The confidence that the new is more likely than not to represent an improvement over the old goes with a new appraisal of the ages of man. Up to that time it was natural to believe that in looking back into the past we look into a perspective of greater age and maturity. We latecomers are the heirs of more inspired times, the recipients of a wisdom so much “older” than ourselves. A strangely persuasive, perspectival illusion was at work in this belief: What comes to us from the remote past has acquired the superiority of great age by the fact that it has been transmitted for so long, and the age of the thing transmitted is somehow transferred to the source that produced it. It was a curiously startling discovery of the obvious when the sixteenth and seventeenth century moderns contended that we moderns are the older ones; that mankind in times past was younger, thus more prone to the errors of childhood; that greater maturity was on our side, and that we, taught and disenchanted by the errors of the past, are better fitted to tackle the questions of nature and man.

Thus emerges the novel evaluation of modernity as an asset. Instead of being depreciated as the lot of epigones, it is extolled as the chance for us to break the ancient idols and start mankind on its true road. A rising tide of distrust of historical authority, and indeed of all authority in matters of truth, joins itself with a confidence of contemporary man in his power to go it alone, and to discover truth and value by his own lights. This twin combination of distrust and self-confidence puts the revolutionary stamp on the movement of thought that started in its sign. The break with the past as such was partly overlaid by the enlistment of the remoter past of classical Antiquity, then eagerly rediscovered, as an ally in the break with the immediate past of the Middle Ages. But important as was the lesson of pre-Christian, secular Antiquity in the early stages (and much that was forgotten had simply to be relearned), in the end its heritage too was included in the general verdict on the past, and the great masters of the revolution, once it had become fully conscious of itself, could discard the crutches of the Ancients with sovereign disdain. “That wisdom which we have derived principally from the Greeks is but the boyhood of knowledge,” Francis Bacon said at the opening of his New Organon.

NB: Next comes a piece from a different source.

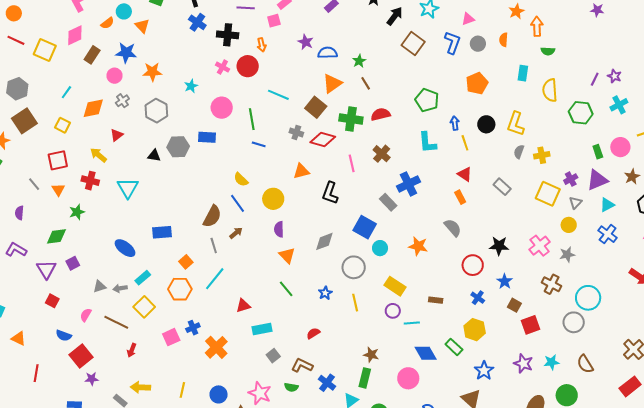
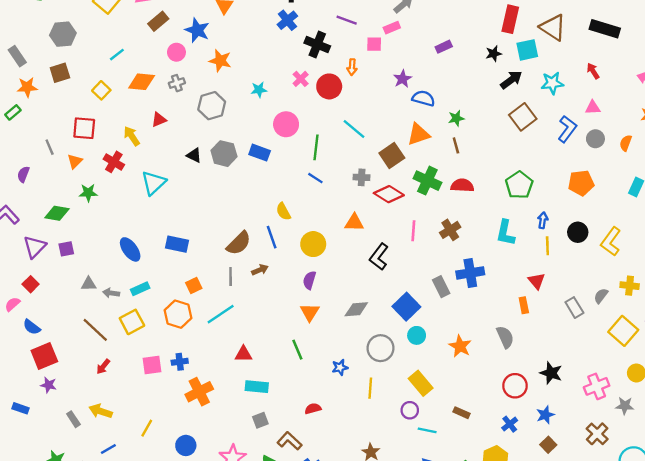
brown square: (24, 121) -> (60, 73), size x0.7
gray cross: (296, 132) -> (362, 177), turned -32
gray semicircle: (519, 152) -> (601, 296), moved
pink semicircle: (86, 315) -> (12, 304), moved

What is truly unique, however, is that the break was not a one-time event where innovation occurs only at the beginning. In all the other great breaks in history, among them the greatest of all, the irruption of Christianity into the ancient world, the authority of the revolutionary founders soon hardened into a new orthodoxy. The break at the beginning of the modern age embodied a principle of innovation in itself which made its constant further occurrence mandatory. As a consequence, the relation of each phase to its own preceding past – itself a phase of the revolution – remained that of critique and overcoming for the sake of further advance. In the sign of permanent progress, all history becomes what Nietzsche later called “critical history.” This, as we have suggested, may be a kind of “orthodoxy” itself, that is, a settled routine, but it surely is a very dialectical kind. It made the revolution permanent, irrespective of whether its agents were still revolutionaries.